Collected data entries ▸
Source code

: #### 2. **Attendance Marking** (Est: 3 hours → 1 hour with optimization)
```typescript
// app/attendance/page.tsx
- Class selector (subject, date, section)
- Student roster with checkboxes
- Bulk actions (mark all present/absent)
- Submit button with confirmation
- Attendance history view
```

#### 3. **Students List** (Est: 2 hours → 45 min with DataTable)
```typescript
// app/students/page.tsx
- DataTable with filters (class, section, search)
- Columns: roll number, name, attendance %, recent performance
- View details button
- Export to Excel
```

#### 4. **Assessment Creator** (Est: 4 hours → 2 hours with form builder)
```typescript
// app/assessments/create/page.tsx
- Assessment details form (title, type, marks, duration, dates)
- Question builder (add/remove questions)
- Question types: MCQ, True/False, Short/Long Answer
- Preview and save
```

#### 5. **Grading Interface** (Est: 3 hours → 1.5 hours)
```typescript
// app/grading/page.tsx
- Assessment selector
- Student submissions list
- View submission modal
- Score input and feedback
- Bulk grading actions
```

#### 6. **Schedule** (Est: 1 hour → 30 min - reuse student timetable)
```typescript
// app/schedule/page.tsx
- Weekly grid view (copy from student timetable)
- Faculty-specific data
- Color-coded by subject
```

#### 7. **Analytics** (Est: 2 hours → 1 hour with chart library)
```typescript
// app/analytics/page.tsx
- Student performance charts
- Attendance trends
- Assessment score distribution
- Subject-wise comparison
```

THE PROBLEM ▸
Every record above should be copied exactly.

RESULT OF THE EXERCISE ▸
Source code

: #### 2. **Attendance Marking** (Est: 3 hours → 1 hour with optimization)
```typescript
// app/attendance/page.tsx
- Class selector (subject, date, section)
- Student roster with checkboxes
- Bulk actions (mark all present/absent)
- Submit button with confirmation
- Attendance history view
```

#### 3. **Students List** (Est: 2 hours → 45 min with DataTable)
```typescript
// app/students/page.tsx
- DataTable with filters (class, section, search)
- Columns: roll number, name, attendance %, recent performance
- View details button
- Export to Excel
```

#### 4. **Assessment Creator** (Est: 4 hours → 2 hours with form builder)
```typescript
// app/assessments/create/page.tsx
- Assessment details form (title, type, marks, duration, dates)
- Question builder (add/remove questions)
- Question types: MCQ, True/False, Short/Long Answer
- Preview and save
```

#### 5. **Grading Interface** (Est: 3 hours → 1.5 hours)
```typescript
// app/grading/page.tsx
- Assessment selector
- Student submissions list
- View submission modal
- Score input and feedback
- Bulk grading actions
```

#### 6. **Schedule** (Est: 1 hour → 30 min - reuse student timetable)
```typescript
// app/schedule/page.tsx
- Weekly grid view (copy from student timetable)
- Faculty-specific data
- Color-coded by subject
```

#### 7. **Analytics** (Est: 2 hours → 1 hour with chart library)
```typescript
// app/analytics/page.tsx
- Student performance charts
- Attendance trends
- Assessment score distribution
- Subject-wise comparison
```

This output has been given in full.